---- EXCERPT TO READ

Hi and a warm welcome to BYC! I'll let other more experienced members advise on good cold weather chickens. I live in Kenya so thankfully winters don't exist:weee

post #3 of 8
Both wyandottes and EEs make great cold weather birds! Sussex, jersey giants, and Plymouth rocks all also make good cold weather birds. There are so many more also! Just comes down to how many eggs you want, and what look you prefer. Just avoid huge combs and wattles and small bodied birds and you'll do great!
post #4 of 8
Thread Starter 
Ok that sounds like good advice I was just learning about them going broody now I'm kinda worried mine are going too do that on me hassle free would be nice having too separate a girl would not be fun with my setup
post #5 of 8
I know the "production" birds like leghorns and some RIR, ect. are not supposed to go broody hardly at all. I like the way Meyer hatchery has their web page set up. You can look at each breed and read each individual "rap sheet" how many eggs, what color, broody tendancies, hardiness ect.

--------

_TASK DESCRIPTION:_ Return the passage of the chicken-breed thread from "post #4 of 8" up to and including "tendancies, hardiness ect.", word for word.

---- DATASET EXCERPTS

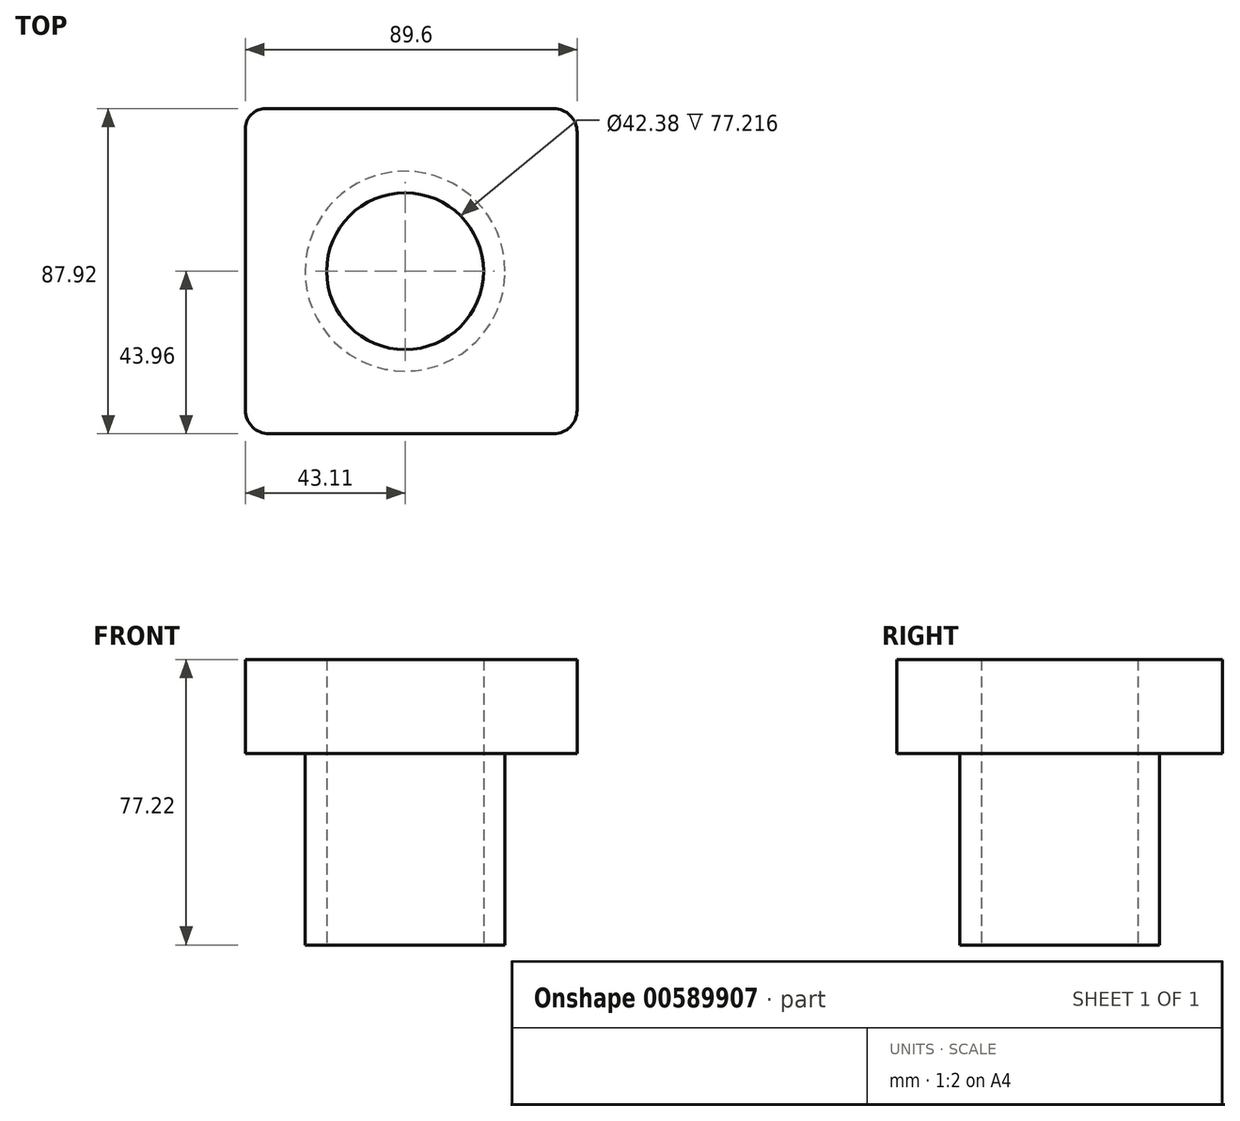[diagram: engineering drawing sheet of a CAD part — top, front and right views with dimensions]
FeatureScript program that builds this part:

--------
---- DATASET EXCERPTS

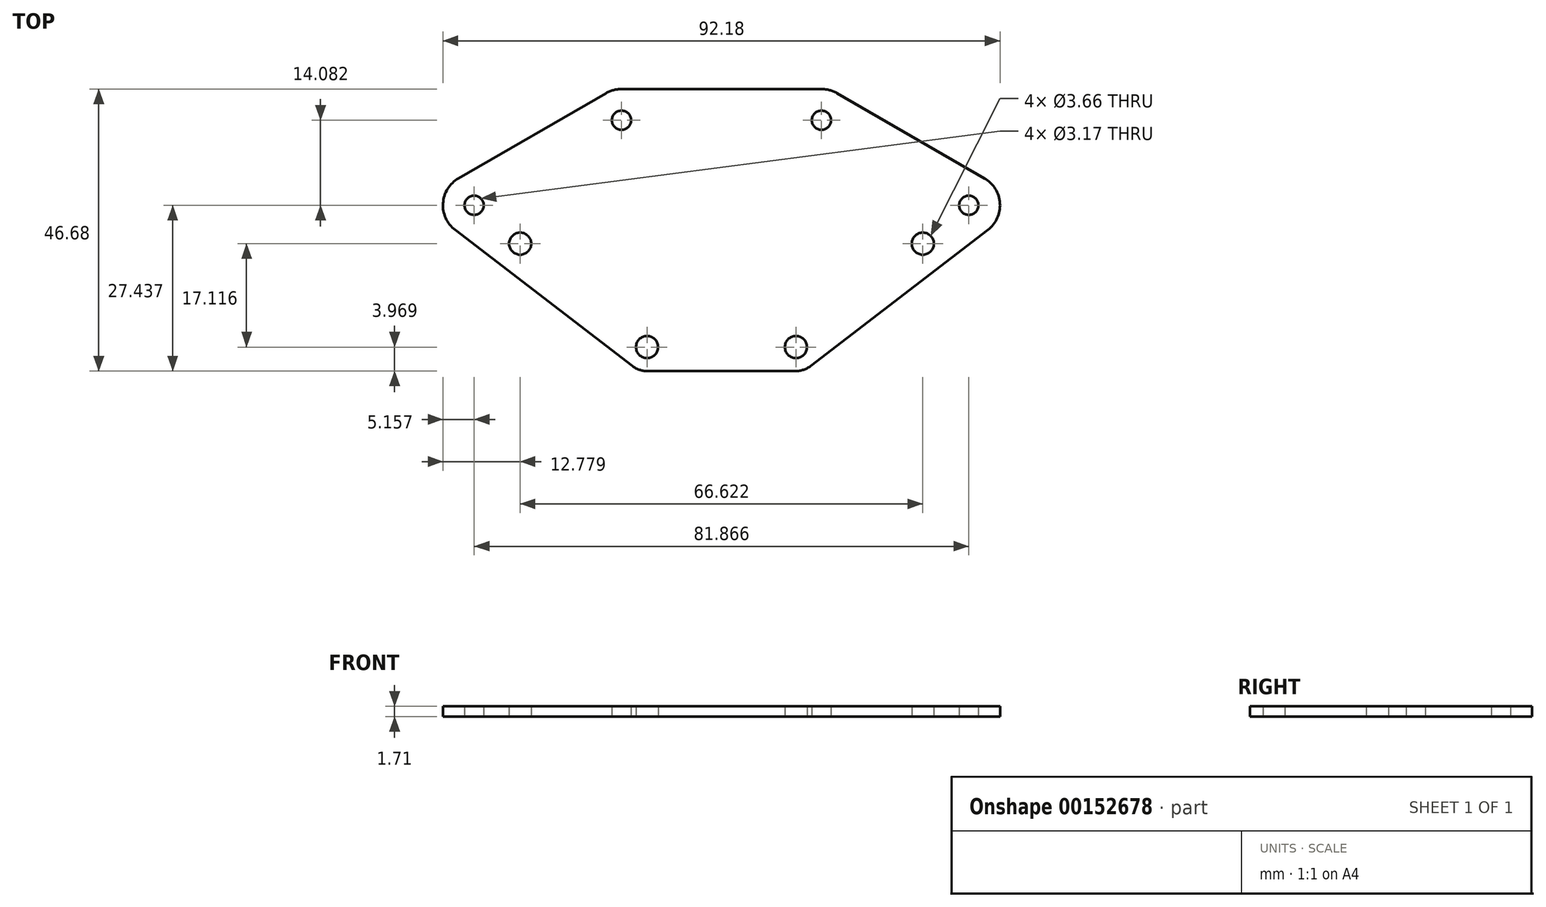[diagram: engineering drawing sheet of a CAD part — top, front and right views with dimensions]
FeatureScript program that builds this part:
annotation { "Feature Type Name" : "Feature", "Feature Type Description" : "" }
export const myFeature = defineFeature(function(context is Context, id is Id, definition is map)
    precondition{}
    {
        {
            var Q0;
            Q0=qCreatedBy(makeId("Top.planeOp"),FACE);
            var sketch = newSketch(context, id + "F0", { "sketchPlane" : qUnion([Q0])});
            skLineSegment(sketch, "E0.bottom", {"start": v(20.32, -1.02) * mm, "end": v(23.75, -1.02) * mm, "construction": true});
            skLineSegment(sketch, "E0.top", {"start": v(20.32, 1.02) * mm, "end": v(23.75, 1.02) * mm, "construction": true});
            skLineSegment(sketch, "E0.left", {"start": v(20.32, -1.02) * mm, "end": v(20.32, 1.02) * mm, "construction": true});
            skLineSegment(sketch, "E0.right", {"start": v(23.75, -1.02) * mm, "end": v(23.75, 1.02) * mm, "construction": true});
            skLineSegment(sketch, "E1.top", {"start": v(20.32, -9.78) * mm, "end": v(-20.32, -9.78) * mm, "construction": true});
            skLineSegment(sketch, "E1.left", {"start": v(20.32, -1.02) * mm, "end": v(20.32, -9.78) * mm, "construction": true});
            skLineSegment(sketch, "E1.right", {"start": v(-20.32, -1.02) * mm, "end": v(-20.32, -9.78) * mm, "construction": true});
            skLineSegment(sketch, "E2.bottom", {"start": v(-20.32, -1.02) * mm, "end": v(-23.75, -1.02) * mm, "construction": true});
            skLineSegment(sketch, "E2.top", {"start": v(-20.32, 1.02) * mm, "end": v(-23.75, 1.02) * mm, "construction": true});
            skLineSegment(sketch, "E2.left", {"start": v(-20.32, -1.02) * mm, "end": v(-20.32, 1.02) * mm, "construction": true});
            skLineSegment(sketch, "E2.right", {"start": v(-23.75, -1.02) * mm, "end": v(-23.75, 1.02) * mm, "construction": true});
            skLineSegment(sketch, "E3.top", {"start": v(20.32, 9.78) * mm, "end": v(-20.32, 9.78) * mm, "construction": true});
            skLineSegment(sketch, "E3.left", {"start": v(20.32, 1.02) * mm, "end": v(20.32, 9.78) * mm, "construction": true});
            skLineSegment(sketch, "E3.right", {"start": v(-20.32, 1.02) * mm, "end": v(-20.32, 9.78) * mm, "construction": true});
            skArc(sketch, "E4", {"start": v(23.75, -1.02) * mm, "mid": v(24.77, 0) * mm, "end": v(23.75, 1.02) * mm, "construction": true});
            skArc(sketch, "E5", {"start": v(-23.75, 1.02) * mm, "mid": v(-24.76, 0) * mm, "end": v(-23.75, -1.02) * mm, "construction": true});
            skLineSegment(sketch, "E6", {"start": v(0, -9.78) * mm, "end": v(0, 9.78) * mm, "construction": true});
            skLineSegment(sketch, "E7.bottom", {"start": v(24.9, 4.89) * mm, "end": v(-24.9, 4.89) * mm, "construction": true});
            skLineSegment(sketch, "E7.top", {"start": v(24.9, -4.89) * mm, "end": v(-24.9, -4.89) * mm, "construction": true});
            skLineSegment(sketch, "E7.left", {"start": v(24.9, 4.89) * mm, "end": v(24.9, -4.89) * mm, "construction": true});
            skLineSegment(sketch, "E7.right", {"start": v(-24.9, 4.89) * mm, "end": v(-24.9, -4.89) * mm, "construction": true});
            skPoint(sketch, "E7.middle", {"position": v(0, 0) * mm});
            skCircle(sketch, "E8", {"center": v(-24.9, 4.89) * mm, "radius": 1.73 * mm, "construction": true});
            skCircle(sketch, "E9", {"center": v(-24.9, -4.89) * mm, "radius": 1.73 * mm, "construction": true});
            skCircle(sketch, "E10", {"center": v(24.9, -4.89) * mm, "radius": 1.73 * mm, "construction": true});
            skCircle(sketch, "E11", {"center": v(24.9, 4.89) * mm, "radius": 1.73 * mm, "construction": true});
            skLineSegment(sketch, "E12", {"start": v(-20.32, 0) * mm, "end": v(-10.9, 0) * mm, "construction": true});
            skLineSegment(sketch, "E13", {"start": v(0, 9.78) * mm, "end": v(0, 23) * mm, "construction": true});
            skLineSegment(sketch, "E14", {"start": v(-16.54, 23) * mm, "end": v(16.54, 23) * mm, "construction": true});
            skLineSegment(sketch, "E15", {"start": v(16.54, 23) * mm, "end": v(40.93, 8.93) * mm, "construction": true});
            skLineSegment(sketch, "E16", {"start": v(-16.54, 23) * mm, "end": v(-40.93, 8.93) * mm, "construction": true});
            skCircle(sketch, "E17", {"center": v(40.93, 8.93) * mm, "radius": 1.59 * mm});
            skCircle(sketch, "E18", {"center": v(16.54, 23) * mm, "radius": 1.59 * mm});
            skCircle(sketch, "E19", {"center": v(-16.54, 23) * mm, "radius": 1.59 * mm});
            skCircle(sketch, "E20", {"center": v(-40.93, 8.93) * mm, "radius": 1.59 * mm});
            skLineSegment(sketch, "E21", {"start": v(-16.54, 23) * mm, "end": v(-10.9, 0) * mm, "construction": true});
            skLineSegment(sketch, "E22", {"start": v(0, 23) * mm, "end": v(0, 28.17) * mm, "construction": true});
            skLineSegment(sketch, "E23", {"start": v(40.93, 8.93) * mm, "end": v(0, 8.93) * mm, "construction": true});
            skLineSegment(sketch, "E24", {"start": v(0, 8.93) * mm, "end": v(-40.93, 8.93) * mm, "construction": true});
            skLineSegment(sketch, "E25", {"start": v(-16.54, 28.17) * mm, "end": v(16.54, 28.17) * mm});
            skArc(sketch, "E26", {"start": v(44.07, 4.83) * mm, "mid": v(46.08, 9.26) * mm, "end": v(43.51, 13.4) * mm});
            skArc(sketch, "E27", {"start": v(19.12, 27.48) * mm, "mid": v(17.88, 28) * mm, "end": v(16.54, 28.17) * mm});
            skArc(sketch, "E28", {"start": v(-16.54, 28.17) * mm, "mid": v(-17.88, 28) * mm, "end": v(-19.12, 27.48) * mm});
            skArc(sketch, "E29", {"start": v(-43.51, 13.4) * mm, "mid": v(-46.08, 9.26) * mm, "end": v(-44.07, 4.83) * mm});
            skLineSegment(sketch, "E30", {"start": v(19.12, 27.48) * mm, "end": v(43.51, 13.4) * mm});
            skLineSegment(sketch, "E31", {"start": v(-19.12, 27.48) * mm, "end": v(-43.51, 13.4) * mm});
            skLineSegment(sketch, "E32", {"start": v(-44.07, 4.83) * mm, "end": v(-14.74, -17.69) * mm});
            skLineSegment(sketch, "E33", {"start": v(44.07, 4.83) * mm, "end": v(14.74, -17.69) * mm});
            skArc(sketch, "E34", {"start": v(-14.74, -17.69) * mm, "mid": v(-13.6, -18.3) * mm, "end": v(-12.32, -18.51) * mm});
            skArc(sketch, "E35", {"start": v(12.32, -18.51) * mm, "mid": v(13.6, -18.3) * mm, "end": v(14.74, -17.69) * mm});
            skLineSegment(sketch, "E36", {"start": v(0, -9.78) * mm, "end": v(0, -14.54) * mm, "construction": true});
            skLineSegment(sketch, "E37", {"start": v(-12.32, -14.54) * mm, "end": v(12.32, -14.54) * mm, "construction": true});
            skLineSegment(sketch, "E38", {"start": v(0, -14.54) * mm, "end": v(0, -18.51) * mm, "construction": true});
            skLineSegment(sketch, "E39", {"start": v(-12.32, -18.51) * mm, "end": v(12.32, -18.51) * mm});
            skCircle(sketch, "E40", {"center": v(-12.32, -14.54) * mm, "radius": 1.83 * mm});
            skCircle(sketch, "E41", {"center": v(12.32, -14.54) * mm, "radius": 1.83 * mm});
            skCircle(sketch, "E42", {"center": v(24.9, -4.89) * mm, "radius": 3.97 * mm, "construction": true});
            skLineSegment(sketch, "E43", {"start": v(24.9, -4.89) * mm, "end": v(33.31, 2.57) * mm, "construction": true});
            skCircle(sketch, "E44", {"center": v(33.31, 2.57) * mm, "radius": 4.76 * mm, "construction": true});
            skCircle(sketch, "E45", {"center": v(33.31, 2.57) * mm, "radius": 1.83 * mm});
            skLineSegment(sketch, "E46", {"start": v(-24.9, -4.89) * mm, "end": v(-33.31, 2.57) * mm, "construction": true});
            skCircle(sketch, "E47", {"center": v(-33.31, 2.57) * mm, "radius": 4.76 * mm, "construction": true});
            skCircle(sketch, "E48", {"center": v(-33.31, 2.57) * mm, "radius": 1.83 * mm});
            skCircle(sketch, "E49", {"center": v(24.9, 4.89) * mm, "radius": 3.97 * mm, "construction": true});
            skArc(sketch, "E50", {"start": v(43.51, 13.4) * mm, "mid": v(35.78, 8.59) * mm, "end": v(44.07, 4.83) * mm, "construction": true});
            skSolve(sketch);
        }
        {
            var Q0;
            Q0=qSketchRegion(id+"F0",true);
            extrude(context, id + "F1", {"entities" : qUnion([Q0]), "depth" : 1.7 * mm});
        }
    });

--------

_RESULT FOR THIS TASK:_
post #4 of 8
Thread Starter 
Ok that sounds like good advice I was just learning about them going broody now I'm kinda worried mine are going too do that on me hassle free would be nice having too separate a girl would not be fun with my setup
post #5 of 8
I know the "production" birds like leghorns and some RIR, ect. are not supposed to go broody hardly at all. I like the way Meyer hatchery has their web page set up. You can look at each breed and read each individual "rap sheet" how many eggs, what color, broody tendancies, hardiness ect.